### [SUPPLIED RECORDS]
_ _ _

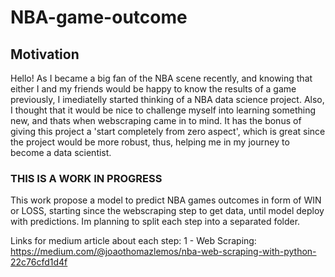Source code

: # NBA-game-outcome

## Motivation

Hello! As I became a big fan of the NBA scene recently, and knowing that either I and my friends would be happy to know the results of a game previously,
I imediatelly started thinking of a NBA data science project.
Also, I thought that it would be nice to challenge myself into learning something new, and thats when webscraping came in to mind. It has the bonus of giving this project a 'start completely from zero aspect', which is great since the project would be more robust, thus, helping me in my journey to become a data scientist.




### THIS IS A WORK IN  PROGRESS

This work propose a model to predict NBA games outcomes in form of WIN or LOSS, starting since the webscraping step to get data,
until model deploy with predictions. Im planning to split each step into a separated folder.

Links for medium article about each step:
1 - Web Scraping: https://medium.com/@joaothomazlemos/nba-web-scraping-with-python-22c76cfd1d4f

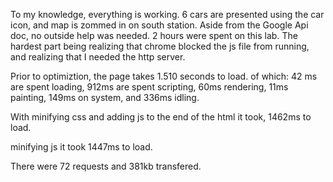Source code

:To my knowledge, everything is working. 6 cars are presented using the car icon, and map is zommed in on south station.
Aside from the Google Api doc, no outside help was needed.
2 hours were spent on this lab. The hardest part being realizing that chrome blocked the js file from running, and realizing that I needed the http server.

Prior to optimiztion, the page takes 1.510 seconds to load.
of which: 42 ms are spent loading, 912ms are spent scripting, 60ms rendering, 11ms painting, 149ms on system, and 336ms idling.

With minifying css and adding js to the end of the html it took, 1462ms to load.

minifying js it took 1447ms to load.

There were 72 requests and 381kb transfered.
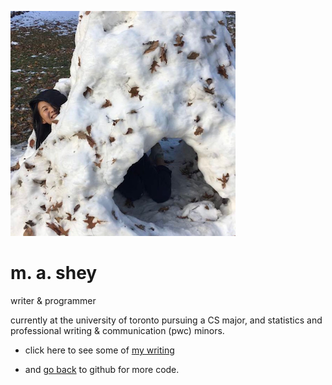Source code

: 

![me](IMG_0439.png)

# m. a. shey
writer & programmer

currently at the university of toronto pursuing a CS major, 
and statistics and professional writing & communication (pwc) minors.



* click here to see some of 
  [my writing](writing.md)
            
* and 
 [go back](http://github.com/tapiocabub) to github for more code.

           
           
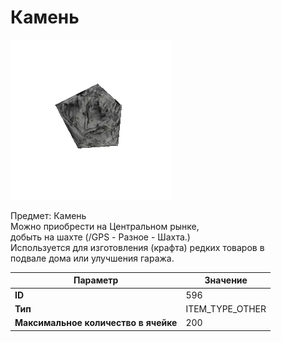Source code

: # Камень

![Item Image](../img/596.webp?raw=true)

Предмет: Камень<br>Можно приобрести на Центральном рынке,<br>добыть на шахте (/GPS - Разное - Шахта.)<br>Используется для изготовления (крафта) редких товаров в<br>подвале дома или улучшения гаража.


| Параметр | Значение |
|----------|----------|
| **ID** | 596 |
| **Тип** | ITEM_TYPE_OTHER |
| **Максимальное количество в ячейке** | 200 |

_ _ _

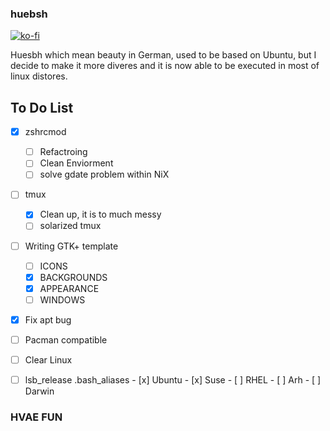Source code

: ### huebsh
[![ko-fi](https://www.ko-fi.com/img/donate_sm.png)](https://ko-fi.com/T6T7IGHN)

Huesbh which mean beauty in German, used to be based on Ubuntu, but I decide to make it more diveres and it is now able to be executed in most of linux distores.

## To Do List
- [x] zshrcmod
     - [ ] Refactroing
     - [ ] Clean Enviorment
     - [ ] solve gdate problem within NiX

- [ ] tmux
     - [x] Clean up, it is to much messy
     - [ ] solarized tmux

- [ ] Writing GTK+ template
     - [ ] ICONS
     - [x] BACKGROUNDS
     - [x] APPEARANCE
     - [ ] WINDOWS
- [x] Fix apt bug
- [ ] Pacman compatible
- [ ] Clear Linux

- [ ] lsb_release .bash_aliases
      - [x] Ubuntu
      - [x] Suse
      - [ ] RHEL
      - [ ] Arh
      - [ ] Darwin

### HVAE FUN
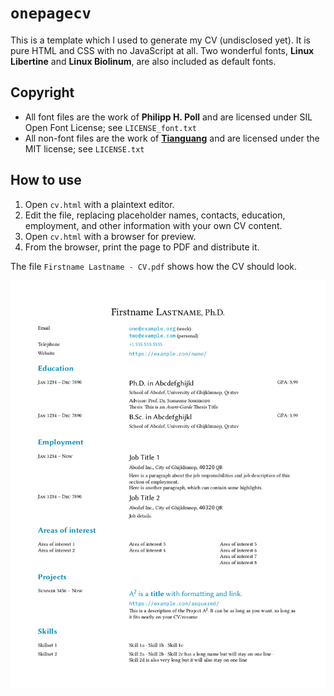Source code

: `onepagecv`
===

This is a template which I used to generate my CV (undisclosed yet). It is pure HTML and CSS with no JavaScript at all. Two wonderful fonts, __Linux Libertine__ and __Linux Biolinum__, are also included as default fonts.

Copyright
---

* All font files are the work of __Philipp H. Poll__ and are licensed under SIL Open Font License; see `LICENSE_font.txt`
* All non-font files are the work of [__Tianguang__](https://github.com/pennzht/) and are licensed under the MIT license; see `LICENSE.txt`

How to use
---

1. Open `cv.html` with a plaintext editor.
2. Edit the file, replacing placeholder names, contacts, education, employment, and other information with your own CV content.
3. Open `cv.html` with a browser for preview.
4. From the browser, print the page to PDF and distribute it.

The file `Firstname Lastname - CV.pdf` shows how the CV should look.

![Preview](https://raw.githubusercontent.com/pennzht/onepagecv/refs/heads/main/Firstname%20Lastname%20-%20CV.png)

_ _ _

### [EXERCISE]
Word for word, restate the lines above from the line containing "- [x] zshrcmod" through the line containing "- [x] APPEARANCE", with both included and nothing else.

### [THE COMPLETED TASK]
- [x] zshrcmod
     - [ ] Refactroing
     - [ ] Clean Enviorment
     - [ ] solve gdate problem within NiX

- [ ] tmux
     - [x] Clean up, it is to much messy
     - [ ] solarized tmux

- [ ] Writing GTK+ template
     - [ ] ICONS
     - [x] BACKGROUNDS
     - [x] APPEARANCE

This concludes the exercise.